With the fall of Jerusalem, Herod's conquest of the kingdom was complete. After consolidating his rule, he began systematically exterminating the Hasmonean line, which he perceived as a direct threat to his reign. Hyrcanus II, the last major scion of the Hasmoneans, was executed in 30 BC. Herod would rule the Herodian kingdom until his death in 4 BC, an ever-faithful client king of Rome.

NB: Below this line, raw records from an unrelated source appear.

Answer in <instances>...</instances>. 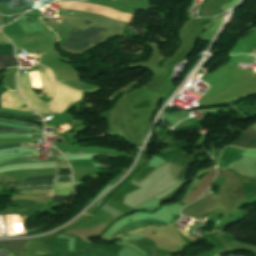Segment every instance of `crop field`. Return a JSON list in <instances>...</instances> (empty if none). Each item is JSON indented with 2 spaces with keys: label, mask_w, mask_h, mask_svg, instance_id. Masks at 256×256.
Masks as SVG:
<instances>
[{
  "label": "crop field",
  "mask_w": 256,
  "mask_h": 256,
  "mask_svg": "<svg viewBox=\"0 0 256 256\" xmlns=\"http://www.w3.org/2000/svg\"><path fill=\"white\" fill-rule=\"evenodd\" d=\"M108 29L91 27L83 32H77L72 29V33L66 44L62 48L68 51H82L91 44L97 43L101 40L102 32Z\"/></svg>",
  "instance_id": "8a807250"
},
{
  "label": "crop field",
  "mask_w": 256,
  "mask_h": 256,
  "mask_svg": "<svg viewBox=\"0 0 256 256\" xmlns=\"http://www.w3.org/2000/svg\"><path fill=\"white\" fill-rule=\"evenodd\" d=\"M59 174H71L70 168H61Z\"/></svg>",
  "instance_id": "d9b57169"
},
{
  "label": "crop field",
  "mask_w": 256,
  "mask_h": 256,
  "mask_svg": "<svg viewBox=\"0 0 256 256\" xmlns=\"http://www.w3.org/2000/svg\"><path fill=\"white\" fill-rule=\"evenodd\" d=\"M254 52H255V54H256V49L254 50ZM254 52H253L252 54H254ZM255 54H254V55H255Z\"/></svg>",
  "instance_id": "4a817a6b"
},
{
  "label": "crop field",
  "mask_w": 256,
  "mask_h": 256,
  "mask_svg": "<svg viewBox=\"0 0 256 256\" xmlns=\"http://www.w3.org/2000/svg\"><path fill=\"white\" fill-rule=\"evenodd\" d=\"M0 114H7V115H11V116H20V117H25V118L35 119V120H37V119L41 120V118H40V117H35V116L12 115V114L7 113V112H0ZM41 121H42V120H41Z\"/></svg>",
  "instance_id": "d1516ede"
},
{
  "label": "crop field",
  "mask_w": 256,
  "mask_h": 256,
  "mask_svg": "<svg viewBox=\"0 0 256 256\" xmlns=\"http://www.w3.org/2000/svg\"><path fill=\"white\" fill-rule=\"evenodd\" d=\"M53 177L54 176H39V177L27 178L24 181L39 180V179H53Z\"/></svg>",
  "instance_id": "22f410ed"
},
{
  "label": "crop field",
  "mask_w": 256,
  "mask_h": 256,
  "mask_svg": "<svg viewBox=\"0 0 256 256\" xmlns=\"http://www.w3.org/2000/svg\"><path fill=\"white\" fill-rule=\"evenodd\" d=\"M34 157H36V156L22 157V158H17V159H12V160L3 161V162H0V163L12 162V161H17V160H25V159H33Z\"/></svg>",
  "instance_id": "5142ce71"
},
{
  "label": "crop field",
  "mask_w": 256,
  "mask_h": 256,
  "mask_svg": "<svg viewBox=\"0 0 256 256\" xmlns=\"http://www.w3.org/2000/svg\"><path fill=\"white\" fill-rule=\"evenodd\" d=\"M0 55L14 56L12 44L0 45ZM9 56H0V71L7 67H14L19 65L14 57Z\"/></svg>",
  "instance_id": "34b2d1b8"
},
{
  "label": "crop field",
  "mask_w": 256,
  "mask_h": 256,
  "mask_svg": "<svg viewBox=\"0 0 256 256\" xmlns=\"http://www.w3.org/2000/svg\"><path fill=\"white\" fill-rule=\"evenodd\" d=\"M0 121L9 122V123H15V124H21V125H27V126H31V127H35V128L37 126L36 124L18 122V121H14V120L8 121V120L0 119ZM0 133H32V132L31 131H27V130H21V129L9 127V126L0 125ZM33 133H40V134H42V132H38V131H35Z\"/></svg>",
  "instance_id": "412701ff"
},
{
  "label": "crop field",
  "mask_w": 256,
  "mask_h": 256,
  "mask_svg": "<svg viewBox=\"0 0 256 256\" xmlns=\"http://www.w3.org/2000/svg\"><path fill=\"white\" fill-rule=\"evenodd\" d=\"M142 227H144L142 221H137V222L128 223V224L122 226V227H121L113 236H111L110 238L115 237V236H118V235H121V234L126 233V232H129V231H133V230H136V229H140V228H142Z\"/></svg>",
  "instance_id": "e52e79f7"
},
{
  "label": "crop field",
  "mask_w": 256,
  "mask_h": 256,
  "mask_svg": "<svg viewBox=\"0 0 256 256\" xmlns=\"http://www.w3.org/2000/svg\"><path fill=\"white\" fill-rule=\"evenodd\" d=\"M242 149L236 147L224 148L220 159L218 161V166L220 168H227L228 164L234 162L244 156L240 155Z\"/></svg>",
  "instance_id": "ac0d7876"
},
{
  "label": "crop field",
  "mask_w": 256,
  "mask_h": 256,
  "mask_svg": "<svg viewBox=\"0 0 256 256\" xmlns=\"http://www.w3.org/2000/svg\"><path fill=\"white\" fill-rule=\"evenodd\" d=\"M0 118H4V119L11 120V119H10V118H11L10 116L0 115ZM12 118H16V120H19V121L38 123V124H42V125H43V122H41V121H35V120H30V119H25V118H17V117H12Z\"/></svg>",
  "instance_id": "5a996713"
},
{
  "label": "crop field",
  "mask_w": 256,
  "mask_h": 256,
  "mask_svg": "<svg viewBox=\"0 0 256 256\" xmlns=\"http://www.w3.org/2000/svg\"><path fill=\"white\" fill-rule=\"evenodd\" d=\"M53 184H44V185H27L20 186L18 190H27V189H52Z\"/></svg>",
  "instance_id": "d8731c3e"
},
{
  "label": "crop field",
  "mask_w": 256,
  "mask_h": 256,
  "mask_svg": "<svg viewBox=\"0 0 256 256\" xmlns=\"http://www.w3.org/2000/svg\"><path fill=\"white\" fill-rule=\"evenodd\" d=\"M46 68V67H45ZM45 68H43V69H45ZM43 69H41V70H43ZM41 70H39V71H41ZM40 73V72H39Z\"/></svg>",
  "instance_id": "bc2a9ffb"
},
{
  "label": "crop field",
  "mask_w": 256,
  "mask_h": 256,
  "mask_svg": "<svg viewBox=\"0 0 256 256\" xmlns=\"http://www.w3.org/2000/svg\"><path fill=\"white\" fill-rule=\"evenodd\" d=\"M254 139H256V131L250 128L241 140L237 141L232 145L241 147ZM243 147L249 149H256V140Z\"/></svg>",
  "instance_id": "f4fd0767"
},
{
  "label": "crop field",
  "mask_w": 256,
  "mask_h": 256,
  "mask_svg": "<svg viewBox=\"0 0 256 256\" xmlns=\"http://www.w3.org/2000/svg\"><path fill=\"white\" fill-rule=\"evenodd\" d=\"M55 182L68 183V182H72V178H71V175L57 176Z\"/></svg>",
  "instance_id": "3316defc"
},
{
  "label": "crop field",
  "mask_w": 256,
  "mask_h": 256,
  "mask_svg": "<svg viewBox=\"0 0 256 256\" xmlns=\"http://www.w3.org/2000/svg\"><path fill=\"white\" fill-rule=\"evenodd\" d=\"M15 146H22L21 145H6V146H0V149H3V148H11V147H15Z\"/></svg>",
  "instance_id": "733c2abd"
},
{
  "label": "crop field",
  "mask_w": 256,
  "mask_h": 256,
  "mask_svg": "<svg viewBox=\"0 0 256 256\" xmlns=\"http://www.w3.org/2000/svg\"><path fill=\"white\" fill-rule=\"evenodd\" d=\"M65 197H66V196H53L52 201H56V202H61V203H63Z\"/></svg>",
  "instance_id": "cbeb9de0"
},
{
  "label": "crop field",
  "mask_w": 256,
  "mask_h": 256,
  "mask_svg": "<svg viewBox=\"0 0 256 256\" xmlns=\"http://www.w3.org/2000/svg\"><path fill=\"white\" fill-rule=\"evenodd\" d=\"M53 180H40V181H30V182H24L19 185H27V184H44V183H52Z\"/></svg>",
  "instance_id": "28ad6ade"
},
{
  "label": "crop field",
  "mask_w": 256,
  "mask_h": 256,
  "mask_svg": "<svg viewBox=\"0 0 256 256\" xmlns=\"http://www.w3.org/2000/svg\"><path fill=\"white\" fill-rule=\"evenodd\" d=\"M28 239H12V240H0V245L8 247L14 251H21L24 243Z\"/></svg>",
  "instance_id": "dd49c442"
}]
</instances>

Herod's siege of Jerusalem may have inspired Psalm of Solomon 17, the earliest text expressing the expectation of a Davidic messiah. The first portion of the psalm condemns the illegitimate Jewish sinners who had usurped the throne in violation of the Davidic covenant, God's promise to establish the Davidic dynasty as the eternal rulers of Israel. These sinners are then overthrown by a foreign ruler and their line extinguished. Scholarship has since identified the sinners with the Hasmonean dynasty, but the foreign ruler has traditionally been identified as Pompey the Great. An alternate reading, noting that Pompey did not in fact kill off the last of the Hasmoneans but rather reinstated their rule, suggests that the events of Psalm 17 describe Herod, his conquest of Jerusalem and the subsequent eradication of the Hasmonean line.